Answer: You'll want to do what's called a "rollover IRA." There are no tax consequences or penalties so long as the money is transferred from your former employer directly into the rollover IRA account. Check with human resources before you do anything to make sure you understand any requirement the company may have about a rollover. The same goes with the company you've chosen to place your rollover IRA. And if you put the money into a comparable investment you shouldn't take much of a hit on the transfer, either.

Now, as to your other 401(k) accounts at 3 previous employers, why are you keeping the money there? If it's because you really like the plan options offered by these employers, fine. But my bias is for you to take control of the money through a rollover IRA. "It's great anytime you can take control of your money and take it out of your company plan," says Ed Slott, head of his eponymous company and a leading IRA expert.
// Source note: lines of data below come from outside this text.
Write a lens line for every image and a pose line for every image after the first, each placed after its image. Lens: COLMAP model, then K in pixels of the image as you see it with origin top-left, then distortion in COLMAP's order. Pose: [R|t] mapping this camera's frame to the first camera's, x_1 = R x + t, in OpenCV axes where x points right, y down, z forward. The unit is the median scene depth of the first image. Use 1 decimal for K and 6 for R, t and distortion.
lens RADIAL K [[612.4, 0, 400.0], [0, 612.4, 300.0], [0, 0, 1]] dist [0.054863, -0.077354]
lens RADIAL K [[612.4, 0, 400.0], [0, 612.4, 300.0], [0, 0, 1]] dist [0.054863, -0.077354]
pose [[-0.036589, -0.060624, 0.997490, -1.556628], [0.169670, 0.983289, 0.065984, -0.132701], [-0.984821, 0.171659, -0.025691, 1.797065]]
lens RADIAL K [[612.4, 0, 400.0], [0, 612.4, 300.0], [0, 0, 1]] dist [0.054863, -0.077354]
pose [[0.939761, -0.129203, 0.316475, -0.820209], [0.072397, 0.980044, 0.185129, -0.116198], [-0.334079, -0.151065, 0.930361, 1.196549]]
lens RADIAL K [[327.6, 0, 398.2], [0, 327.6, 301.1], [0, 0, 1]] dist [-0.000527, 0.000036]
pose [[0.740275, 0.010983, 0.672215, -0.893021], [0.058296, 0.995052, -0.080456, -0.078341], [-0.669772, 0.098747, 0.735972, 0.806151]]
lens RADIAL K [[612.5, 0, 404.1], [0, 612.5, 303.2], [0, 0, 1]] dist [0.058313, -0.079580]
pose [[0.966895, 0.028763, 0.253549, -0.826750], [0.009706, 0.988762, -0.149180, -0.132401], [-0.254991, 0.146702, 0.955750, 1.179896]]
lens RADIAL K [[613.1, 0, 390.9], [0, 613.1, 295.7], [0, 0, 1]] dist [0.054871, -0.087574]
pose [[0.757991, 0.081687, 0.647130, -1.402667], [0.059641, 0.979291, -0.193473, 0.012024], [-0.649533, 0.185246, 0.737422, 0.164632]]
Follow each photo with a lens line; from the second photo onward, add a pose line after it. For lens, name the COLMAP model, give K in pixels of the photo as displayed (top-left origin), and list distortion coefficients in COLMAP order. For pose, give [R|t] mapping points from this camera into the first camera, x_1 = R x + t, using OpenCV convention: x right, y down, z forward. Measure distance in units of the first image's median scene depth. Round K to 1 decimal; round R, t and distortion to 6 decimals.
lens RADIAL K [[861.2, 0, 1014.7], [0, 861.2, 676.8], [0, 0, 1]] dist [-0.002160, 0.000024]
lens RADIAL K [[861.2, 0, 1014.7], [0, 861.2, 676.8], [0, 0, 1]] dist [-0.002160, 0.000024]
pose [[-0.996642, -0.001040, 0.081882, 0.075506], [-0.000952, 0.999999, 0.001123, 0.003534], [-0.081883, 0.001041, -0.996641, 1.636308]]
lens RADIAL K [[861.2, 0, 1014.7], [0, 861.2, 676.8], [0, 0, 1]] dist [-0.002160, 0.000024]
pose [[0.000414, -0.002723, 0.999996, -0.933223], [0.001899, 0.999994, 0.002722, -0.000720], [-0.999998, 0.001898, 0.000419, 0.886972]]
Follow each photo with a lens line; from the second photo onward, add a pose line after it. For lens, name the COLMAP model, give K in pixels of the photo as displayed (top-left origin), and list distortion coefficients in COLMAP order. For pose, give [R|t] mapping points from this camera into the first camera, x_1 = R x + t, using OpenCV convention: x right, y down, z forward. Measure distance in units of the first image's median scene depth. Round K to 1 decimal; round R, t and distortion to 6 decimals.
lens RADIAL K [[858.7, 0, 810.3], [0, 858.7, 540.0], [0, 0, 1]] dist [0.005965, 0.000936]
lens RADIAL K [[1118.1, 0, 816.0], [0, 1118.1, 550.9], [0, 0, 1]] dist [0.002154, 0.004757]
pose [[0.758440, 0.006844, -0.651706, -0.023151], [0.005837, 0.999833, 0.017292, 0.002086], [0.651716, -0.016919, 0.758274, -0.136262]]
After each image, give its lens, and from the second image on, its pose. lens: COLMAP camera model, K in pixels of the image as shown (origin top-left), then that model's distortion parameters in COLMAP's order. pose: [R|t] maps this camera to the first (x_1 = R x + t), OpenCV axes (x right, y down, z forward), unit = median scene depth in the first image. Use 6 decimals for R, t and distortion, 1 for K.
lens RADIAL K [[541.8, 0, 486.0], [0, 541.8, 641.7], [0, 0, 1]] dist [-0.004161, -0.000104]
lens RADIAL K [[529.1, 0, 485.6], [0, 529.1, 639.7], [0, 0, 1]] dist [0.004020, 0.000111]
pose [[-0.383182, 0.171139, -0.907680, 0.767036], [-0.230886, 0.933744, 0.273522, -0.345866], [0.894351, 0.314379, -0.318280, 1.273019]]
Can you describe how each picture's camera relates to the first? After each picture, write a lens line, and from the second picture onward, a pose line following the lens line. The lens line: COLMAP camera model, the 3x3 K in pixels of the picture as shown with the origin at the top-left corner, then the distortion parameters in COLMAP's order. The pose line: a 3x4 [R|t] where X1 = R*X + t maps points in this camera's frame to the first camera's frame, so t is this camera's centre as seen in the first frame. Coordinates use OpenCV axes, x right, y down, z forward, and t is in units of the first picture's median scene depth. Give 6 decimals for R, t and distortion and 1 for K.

You're no longer working for these companies. It's your money and if it's under your control you'll watch it carefully. Plus, you get to chose the investment company and investment options, not your former employer.

About the author

Chris Farrell is the economics editor of Marketplace Money.
Scott K's picture
Scott K - Oct 29, 2009

It's quite possible that the plan providers from your 3 old jobs have been charging you above market rate fees to be account custodians. You're probably better off consolidating all the 401k accounts into a rollover IRA with a mutual fund company like Vanguard or Fidelity. If you're a really active stock trader you could even go for a discount brokerage.

If you have the cash and a new job, converting some of the money to a Roth IRA might be wise on a year with fewer months of income to pay taxes on. Just make sure that it's a conversion and you never touch the money outside of a tax sheltered setting, or you will have to pay the 10% penalty on top of your tax rate.